My Little Etiquette Shop: Shuffling Placecards is a Gamble – and the House always Wins

Oh the poor bride and groom.  They slave away in the last busy weeks before their big day, trying to achieve that elusive goal: the perfect seating arrangement.  PlacecardThe one where feuding cousins are on opposite sides of the dance floor, and Uncle Carl the anesthesiologist plays wing man for the med student who’s chatting up a bridesmaid at the next table over. But when the Mr. & Mrs. enter to cheers and glide onto the dance floor, they look around and realize that their careful plotting has been horribly botched.

We know what’s happened.  For years guests have taken it upon themselves to “improve”  seating plans. If they aren’t sitting with a particular friend or family member they do what they believe is an innocuous thing; switch placecards, or “lose” escort cards.  They don’t think about the fact that their seating has been carefully considered. Event staff may intervene – but more often than not, they (wisely) decline to engage this type of personality so as not to ruin a lovely evening.

How can you help?  Simply put, sit where you’re asked.  Period.  No one stays in their assigned seats much after the entree anyway, it’s not going to kill you to wait until cake to catch up with your sorority sister across the room.

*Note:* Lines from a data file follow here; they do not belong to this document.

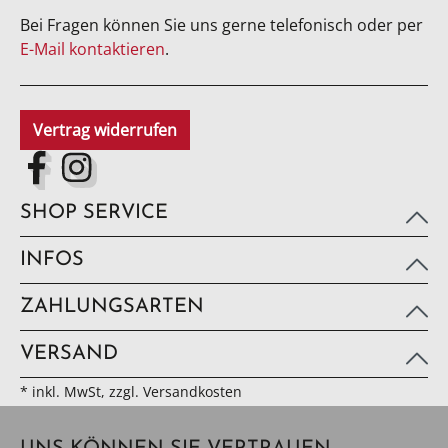
Bei Fragen können Sie uns gerne telefonisch oder per
E-Mail kontaktieren
.
Vertrag widerrufen
SHOP SERVICE
INFOS
ZAHLUNGSARTEN
VERSAND
* inkl. MwSt, zzgl. Versandkosten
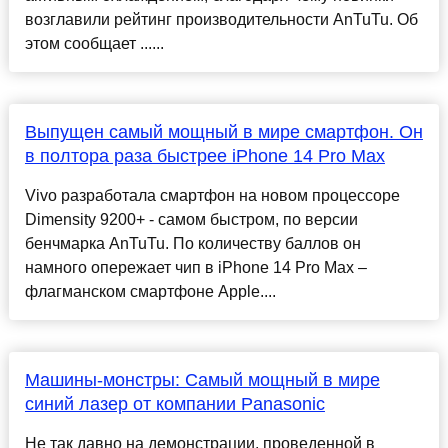
возглавили рейтинг производительности AnTuTu. Об
этом сообщает ......
Выпущен самый мощный в мире смартфон. Он
в полтора раза быстрее iPhone 14 Pro Max
Vivo разработала смартфон на новом процессоре
Dimensity 9200+ - самом быстром, по версии
бенчмарка AnTuTu. По количеству баллов он
намного опережает чип в iPhone 14 Pro Max –
флагманском смартфоне Apple....
Машины-монстры: Самый мощный в мире
синий лазер от компании Panasonic
Не так давно на демонстрации, проведенной в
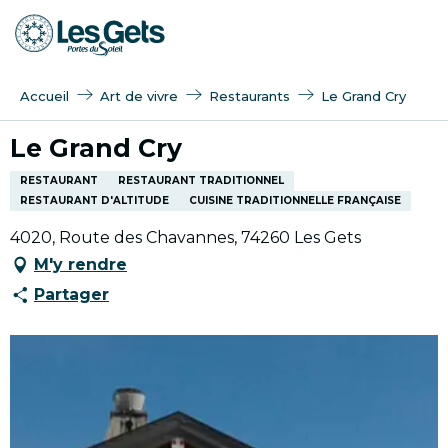
Aller
au
contenu
principal
Accueil
Art de vivre
Restaurants
Le Grand Cry
Le Grand Cry
RESTAURANT
RESTAURANT TRADITIONNEL
RESTAURANT D'ALTITUDE
CUISINE TRADITIONNELLE FRANÇAISE
4020, Route des Chavannes, 74260 Les Gets
M'y rendre
Partager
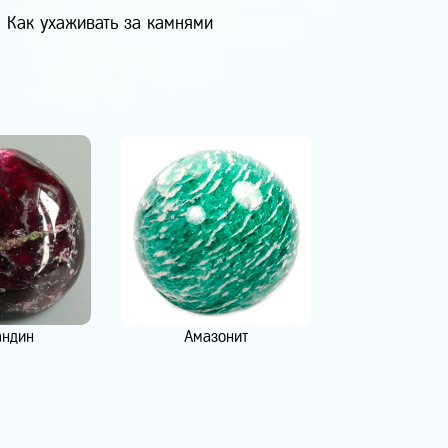
Как ухаживать за камнями
андин
Амазонит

The “House Always Wins” part works like this:  karma wise, you’re sealing your fate of future event tables full of Mommies & Me, Aunts Who Can’t Hear, and Uncles Who Don’t Shut Up.  Plus you can count on word of your behavior getting back to the bride/groom or mothers thereof, enshrining your difficult reputation for the rest of your days.  Every Christmas Party, Baby Shower, Barbeque…you’re forever “the one who messed up the wedding.”  Are you good with that? No? Then reign in your inner maitre d’.  Really feel the need to seat people? Open a restaurant.